FRAGMENTO DEL TEXTO:

..............................

Síntomas
El paso de la pubertad a la adolescencia, como los demás procesos migratorios —que no evolutivos— del ser humano, no viene marcado por la caída de hojas del calendario, evidencia de cotejo tan archimanoseado como perogrullo. Pero esta travesía tampoco aparece rotulada por anuncios o avisos exógenos, no, no son señales de tráfico que te advierten a trescientos metros una rotonda, reduce a setenta, ahora a cien metros, reduce a sesenta, a cuarenta, aquí está la rotonda, ceda el paso. No. Ni siquiera sirve el codazo de espabila que ya tienes edad.
El tránsito, único, específico, intransferible, con turbinas propias por muy homologables que vengan de fábrica, se produce con la decisión exclusiva de incorporarse a la rotonda. Y es entonces cuando, al girar y girar por ella en busca de la salida, sin apenas advertirlo se perciben ya las turbulencias de la adolescencia.

..............................

REGISTROS:
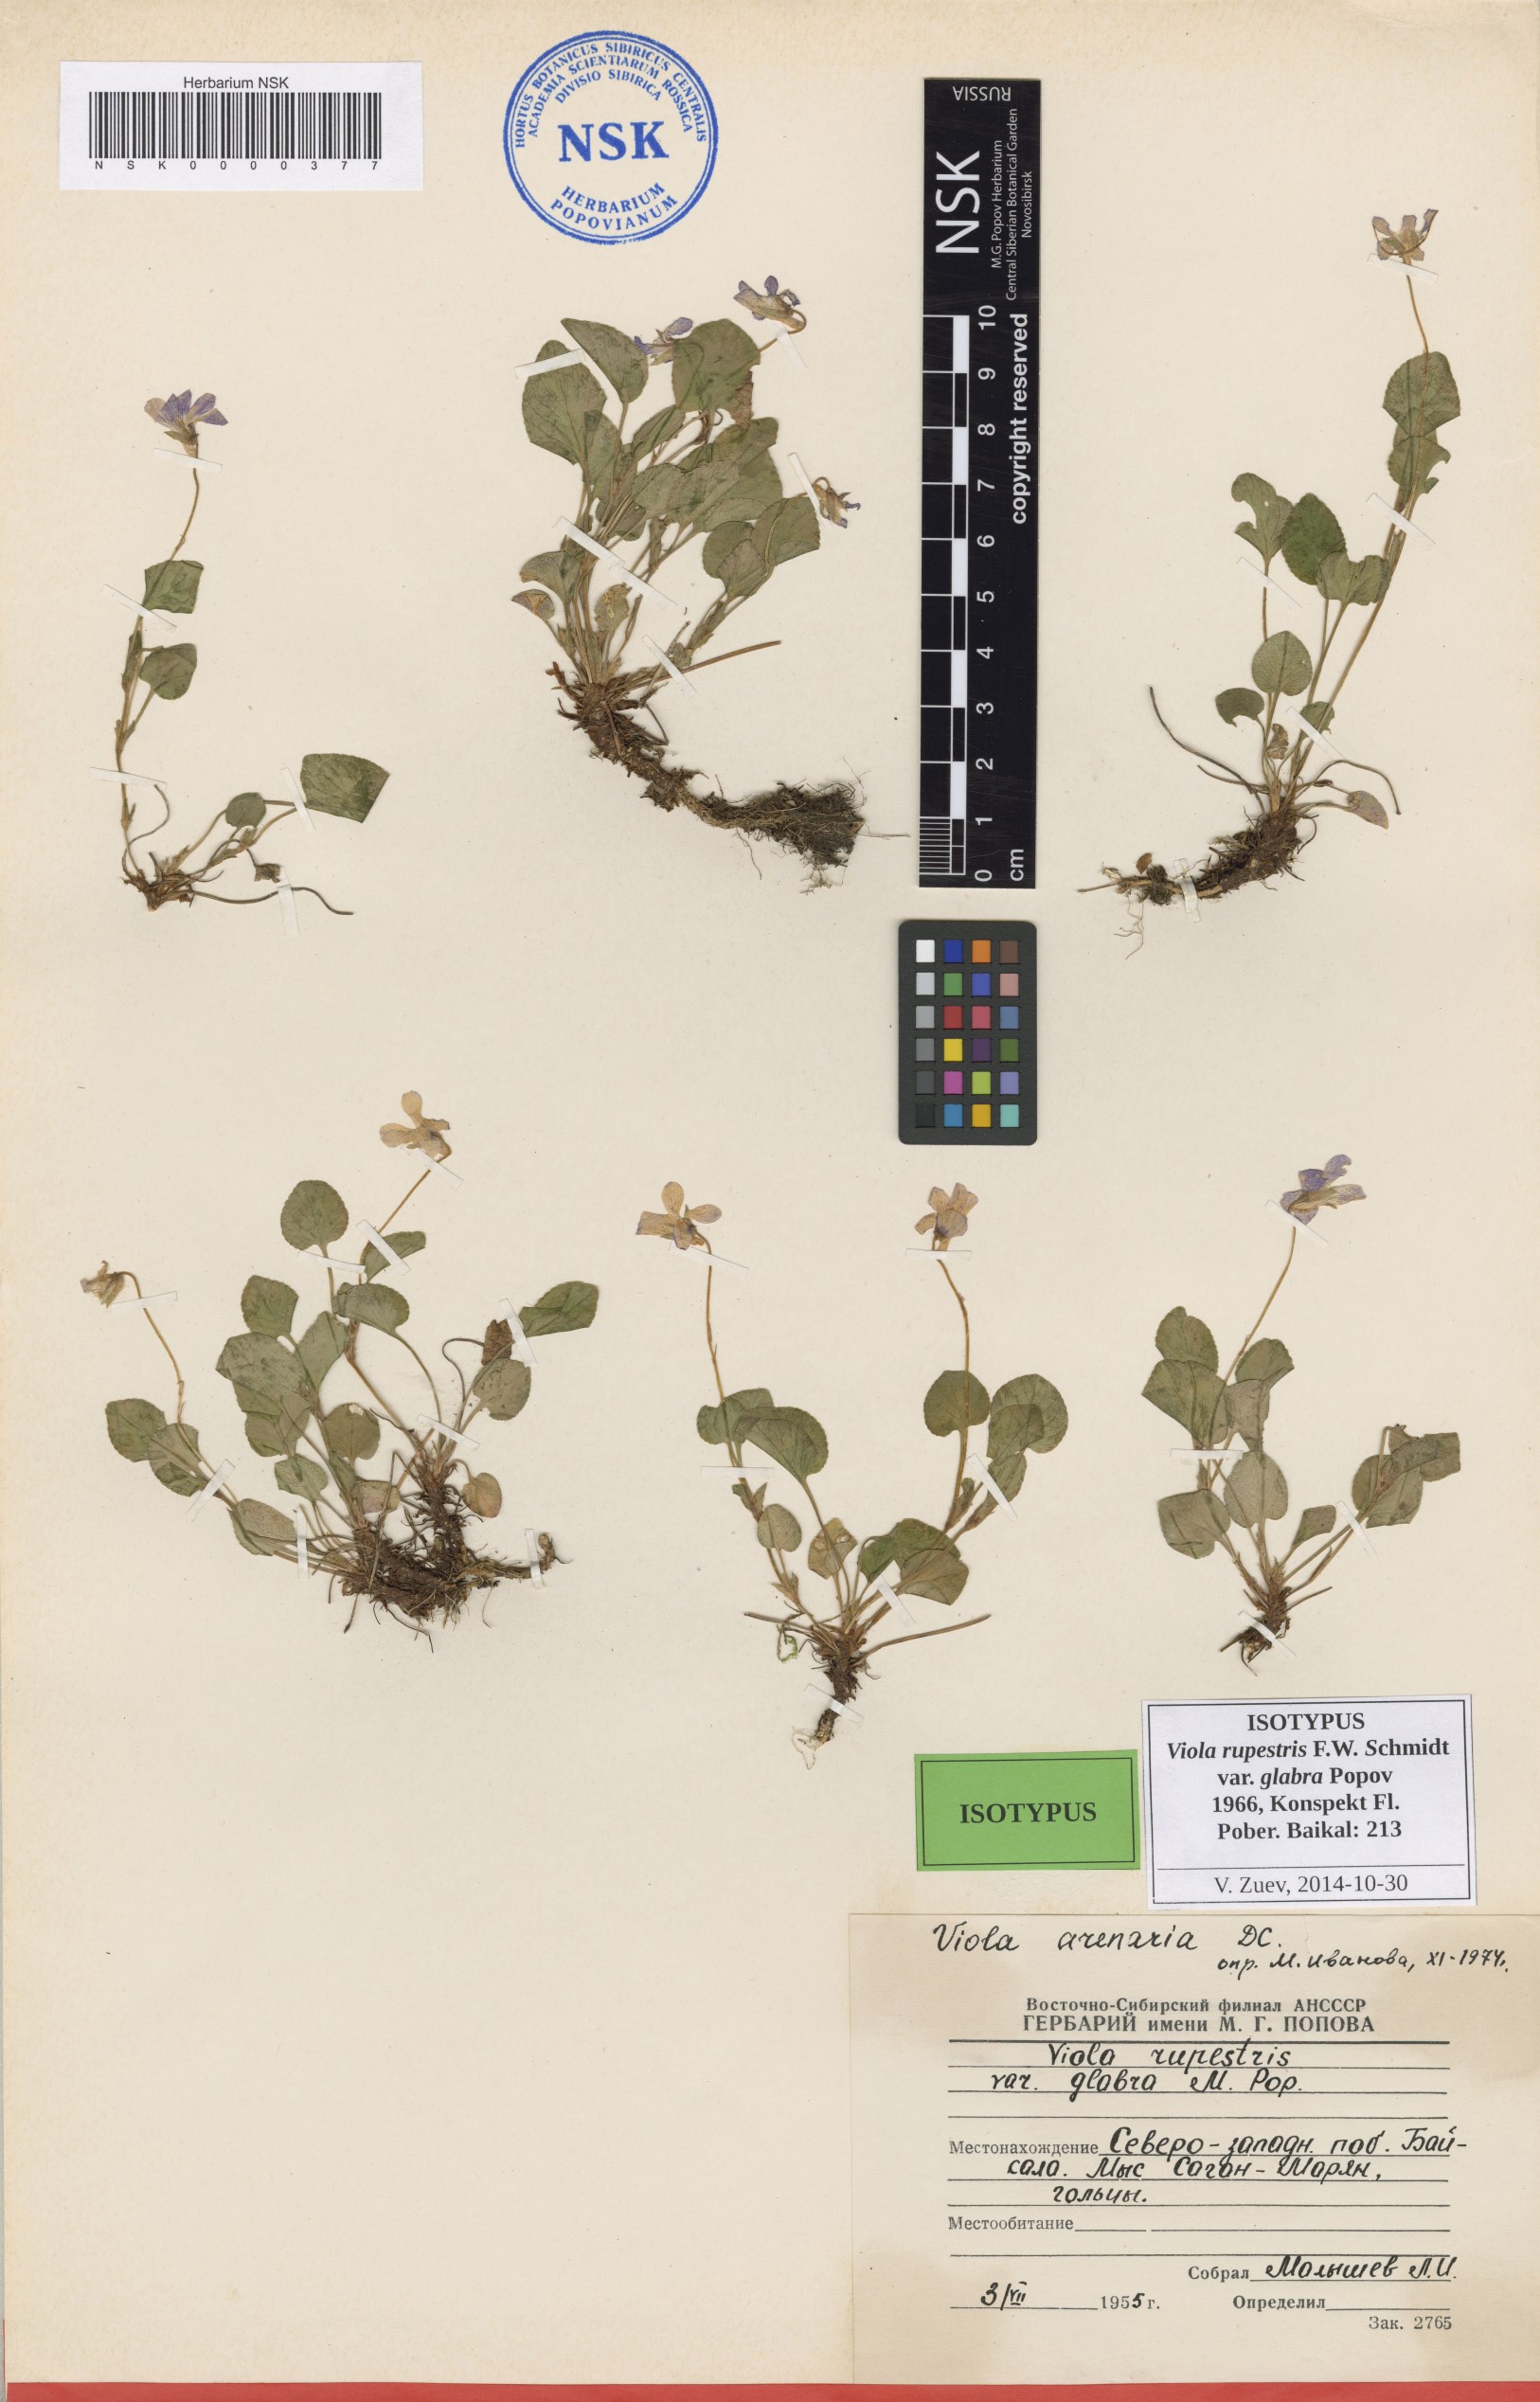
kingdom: Plantae
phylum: Tracheophyta
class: Magnoliopsida
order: Malpighiales
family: Violaceae
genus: Viola
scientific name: Viola rupestris
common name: Teesdale violet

..............................

EJERCICIOS:
A) Enumera las velocidades a las que, según el texto sobre el paso a la adolescencia, las señales de tráfico piden reducir antes de la rotonda.
B) Prosigue el texto sobre el paso a la adolescencia a partir de su última oración.

RESULTADOS:
A) Setenta, sesenta y cuarenta.

B)
Por eso, el adolescente activo, el que ejerce de adolescente, fluctúa por un campo de amores, ambiciones y sospechas, siempre en trance de definición, asteroide impertinente que acucia y rebeldea con sus centelleos metafísicos y epidérmicos.
Emoción, seguridad, cariño, piel, solidaridad, posesión, bondad, rendición, poder, soledad, músculo, verdad… (añádase listado de cuantas páginas sean necesarias) y sus antónimos, amasijo de hilos aún sin desovillar.
Años de titubeos con decisiones sublimadas todas ellas, hasta en los batacazos.